Marios Hatzopoulos was born in Athens in 1968. He read Philosophy at the University of Crete and obtained a Master’s degree in Political Science at the University of Athens. He then pursued Nationalism studies at the London School of Economics and Political Science where he received his PhD (2005) under the supervision of Anthony D. Smith.

Currently, he is a research fellow at the Research Centre for Modern History (K.E.N.I.) of the Panteion University of Social and Political Sciences in Athens. He is also a researcher and a management committee member in the European Cooperation in Science and Technology (COST) Action CA 15101 “Comparative Analysis of Conspiracy Theories (COMPACT)”.

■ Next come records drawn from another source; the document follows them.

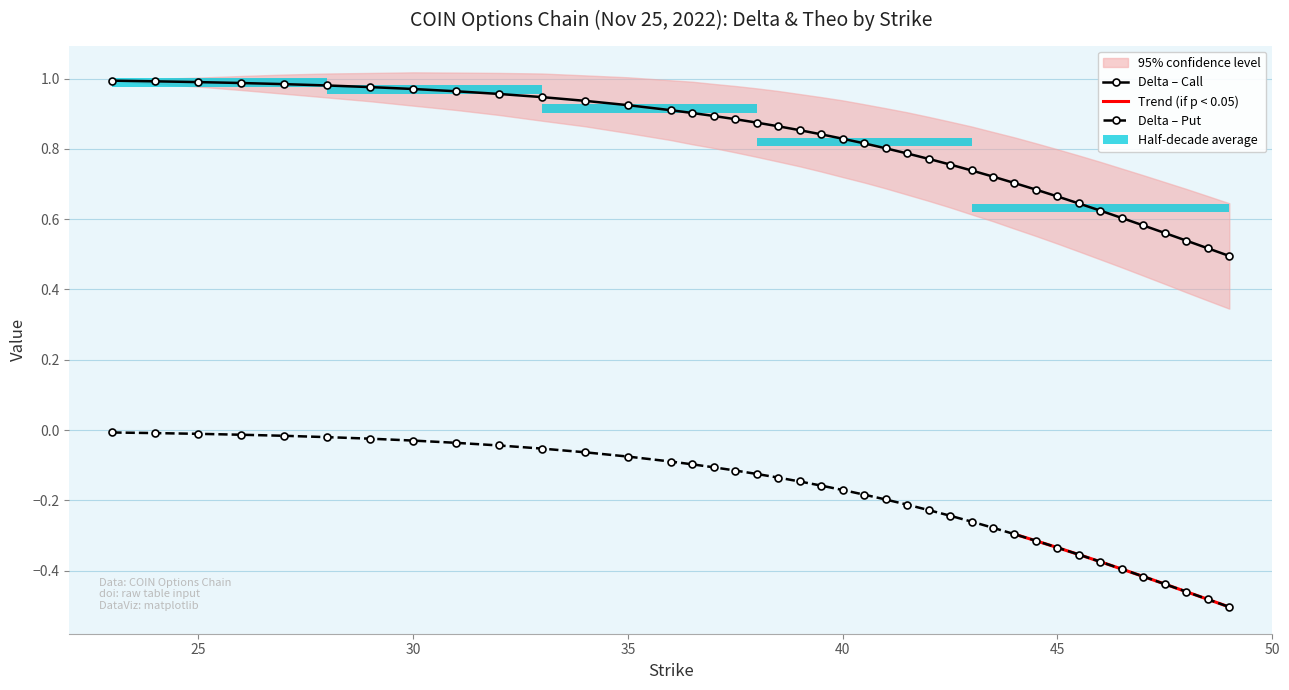

The delta_put series shows -0.0 at 31. True or false?

True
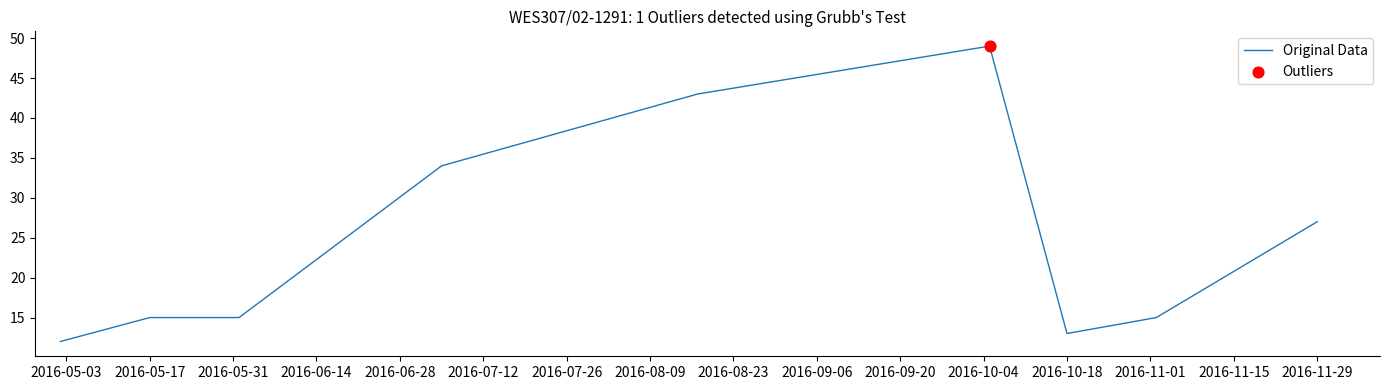

What is the smallest value displayed?

12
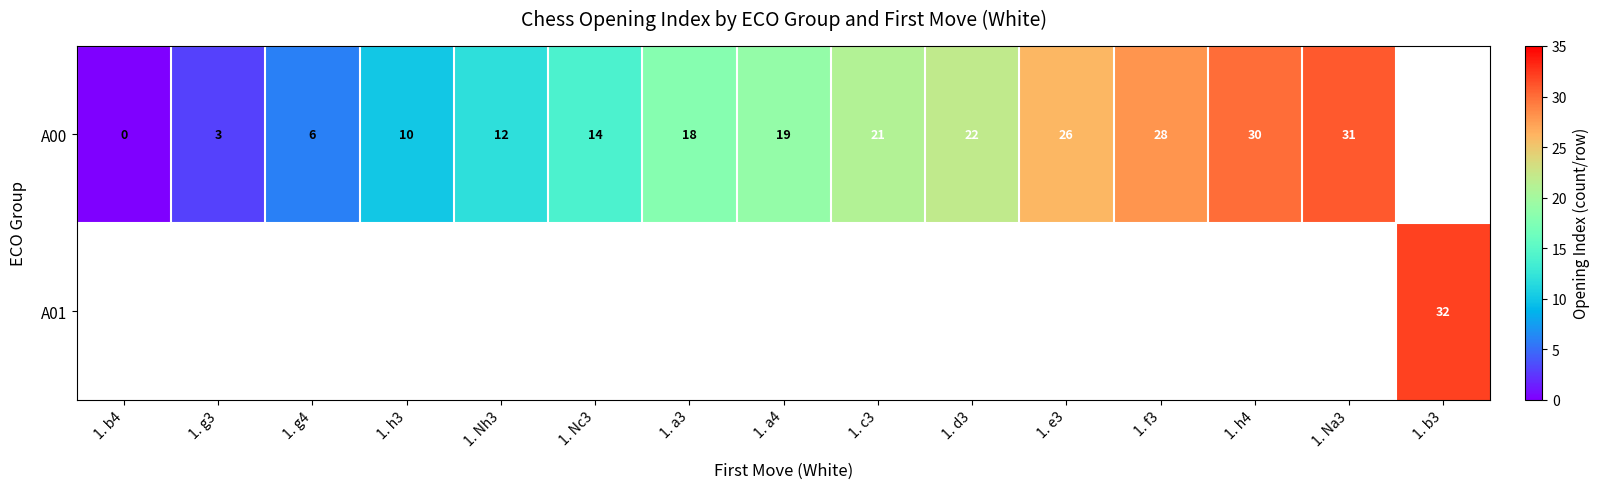

True or false: A00 has a value of 24.9 at 1. a4.

False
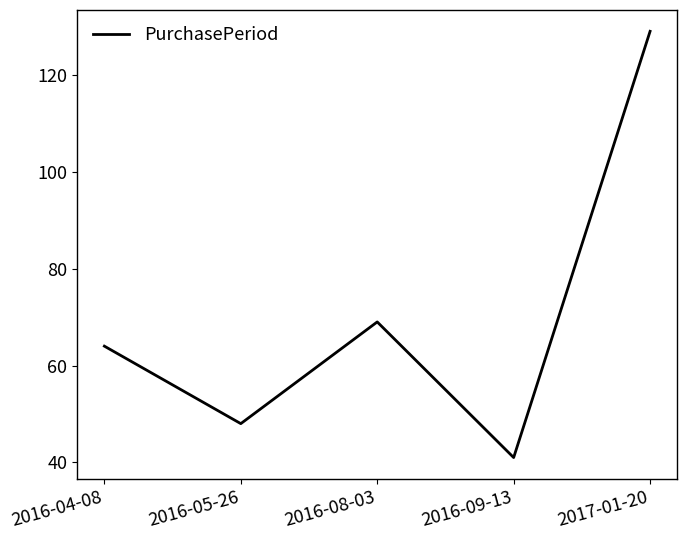

The value at 2016-05-26 is 30. True or false?

False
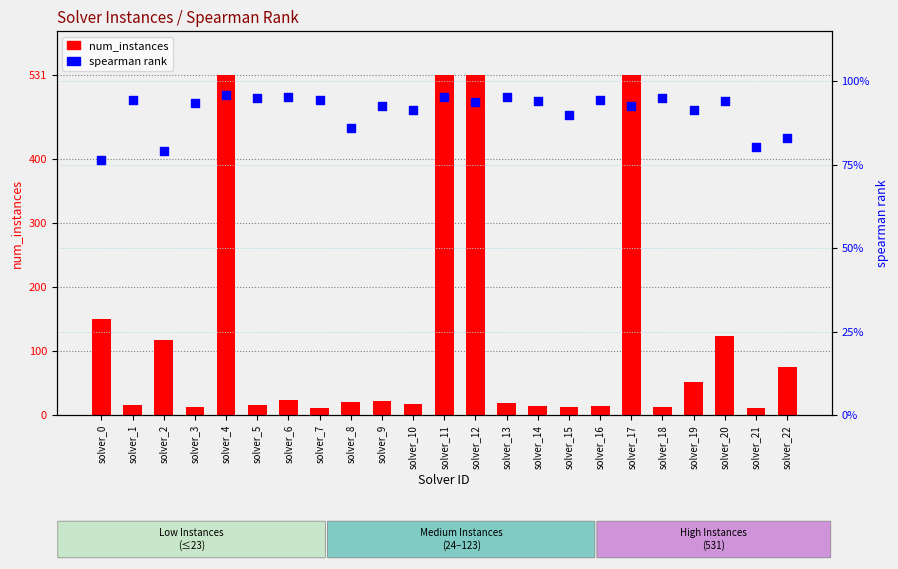

Is the value of num_instances at solver_18 greater than the value of spearman at solver_5?

Yes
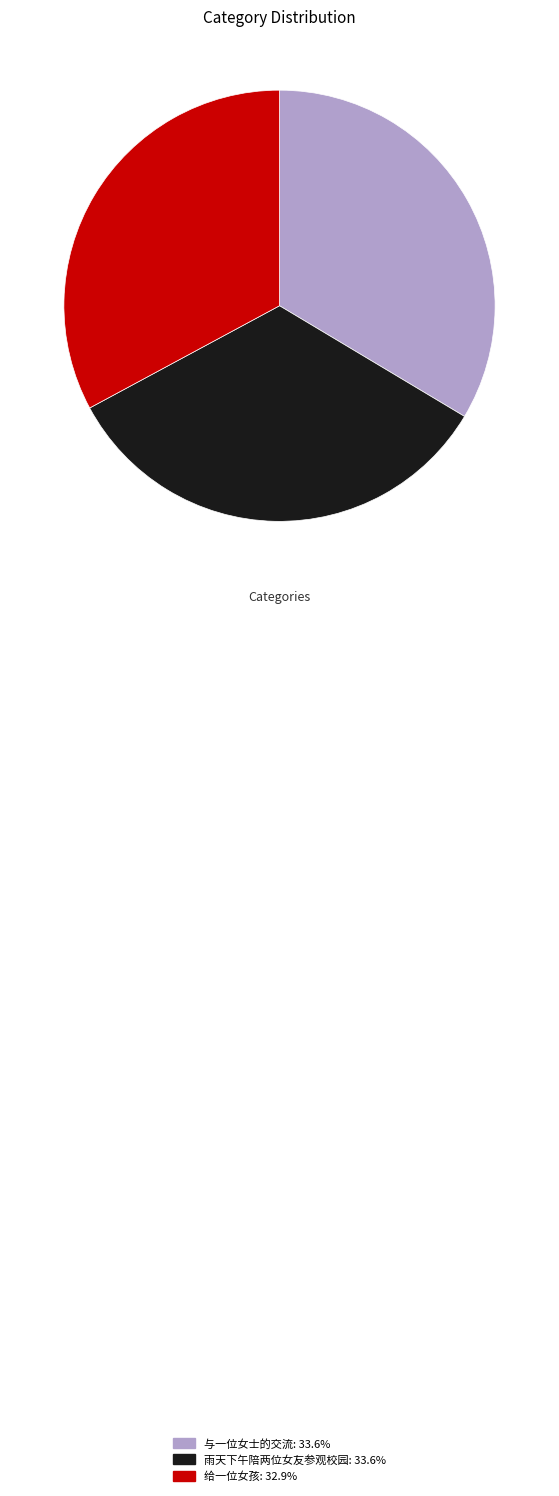

Does 雨天下午陪两位女友参观校园: 33.6% represent more than half of the total?

No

He is interested in prophecy and political radicalism in early modern Europe, Ottoman history, Modern Greek history, nationalism and popular mobilization, empire and nation-state formation in SE Europe, and finally religious nationalism in 19th and early 20th century Greece and the Balkans. His most recent publication is the chapter “Prophetic structures of the Ottoman-ruled Orthodox Community in comparative perspective: some preliminary observations”, in Paschalis M. Kitromilides & Sophia Matthaiou (eds), Greek-Serbian Relations in the Age of Nation-Building, Athens: National Hellenic Research Foundation 2016, 121-147.